__CONSEGNA__
Trascrivi fedelmente la parte del brano che trovi qui sotto, da "Se una si pone" fino a "va bene niente." compreso.

Boh, sarà che se ho bisogno di conforto direi: "Sto male per questo, questo e quest'altro motivo. Dov'è che sbaglio? Aiutatemi a trovare una soluzione."

Se una si pone nei termini di: "Io ho ragione su tutto, non sono disposta ad ammettere nessuna visione distorta delle cose, però ci sto tanto male" mi viene più da pensare che non voglia risolvere nulla, non cerchi soluzioni o consigli, e voglia solo autocommiserarsi con la collaborazione di un pubblico compiacente.

Come quelli che ti buttano addosso i loro problemi, ma anche se proponi centomila cose che potrebbero fare, a loro non va bene niente.

E allora arrangiati, o tieni un diario, non star qui a perdere il mio tempo.

Ma anch'io ho un brutto carattere, è risaputo.


----------



## Joey Blow (28 Marzo 2013)

__DATI DI PARTENZA__

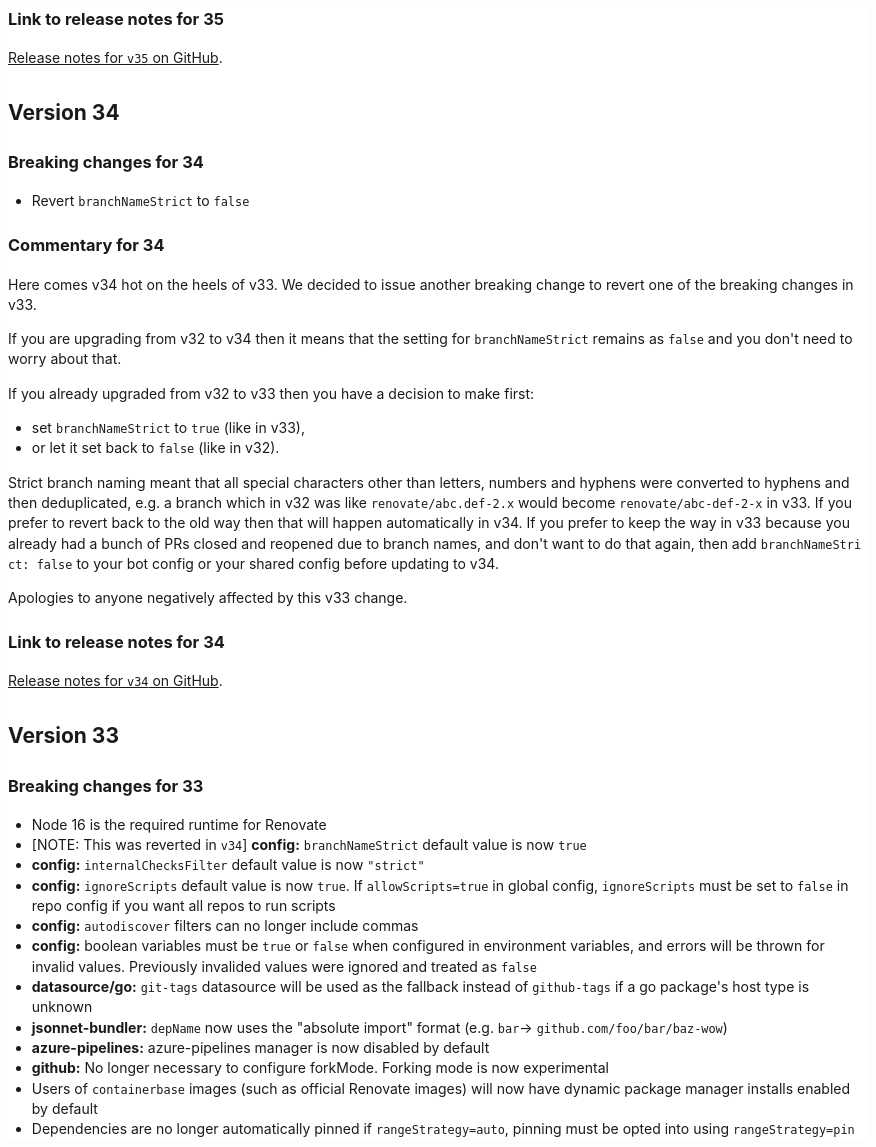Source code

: ### Link to release notes for 35

[Release notes for `v35` on GitHub](https://github.com/renovatebot/renovate/releases/tag/35.0.0).

## Version 34

### Breaking changes for 34

-   Revert `branchNameStrict` to `false`

### Commentary for 34

Here comes v34 hot on the heels of v33.
We decided to issue another breaking change to revert one of the breaking changes in v33.

If you are upgrading from v32 to v34 then it means that the setting for `branchNameStrict` remains as `false` and you don't need to worry about that.

If you already upgraded from v32 to v33 then you have a decision to make first:

-   set `branchNameStrict` to `true` (like in v33),
-   or let it set back to `false` (like in v32).

Strict branch naming meant that all special characters other than letters, numbers and hyphens were converted to hyphens and then deduplicated, e.g. a branch which in v32 was like `renovate/abc.def-2.x` would become `renovate/abc-def-2-x` in v33.
If you prefer to revert back to the old way then that will happen automatically in v34.
If you prefer to keep the way in v33 because you already had a bunch of PRs closed and reopened due to branch names, and don't want to do that again, then add `branchNameStrict: false` to your bot config or your shared config before updating to v34.

Apologies to anyone negatively affected by this v33 change.

### Link to release notes for 34

[Release notes for `v34` on GitHub](https://github.com/renovatebot/renovate/releases/tag/34.0.0).

## Version 33

### Breaking changes for 33

-   Node 16 is the required runtime for Renovate
-   [NOTE: This was reverted in `v34`] **config:** `branchNameStrict` default value is now `true`
-   **config:** `internalChecksFilter` default value is now `"strict"`
-   **config:** `ignoreScripts` default value is now `true`. If `allowScripts=true` in global config, `ignoreScripts` must be set to `false` in repo config if you want all repos to run scripts
-   **config:** `autodiscover` filters can no longer include commas
-   **config:** boolean variables must be `true` or `false` when configured in environment variables, and errors will be thrown for invalid values. Previously invalided values were ignored and treated as `false`
-   **datasource/go:** `git-tags` datasource will be used as the fallback instead of `github-tags` if a go package's host type is unknown
-   **jsonnet-bundler:** `depName` now uses the "absolute import" format (e.g. `bar`-> `github.com/foo/bar/baz-wow`)
-   **azure-pipelines:** azure-pipelines manager is now disabled by default
-   **github:** No longer necessary to configure forkMode. Forking mode is now experimental
-   Users of `containerbase` images (such as official Renovate images) will now have dynamic package manager installs enabled by default
-   Dependencies are no longer automatically pinned if `rangeStrategy=auto`, pinning must be opted into using `rangeStrategy=pin`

__SOLUZIONE__
Se una si pone nei termini di: "Io ho ragione su tutto, non sono disposta ad ammettere nessuna visione distorta delle cose, però ci sto tanto male" mi viene più da pensare che non voglia risolvere nulla, non cerchi soluzioni o consigli, e voglia solo autocommiserarsi con la collaborazione di un pubblico compiacente.

Come quelli che ti buttano addosso i loro problemi, ma anche se proponi centomila cose che potrebbero fare, a loro non va bene niente.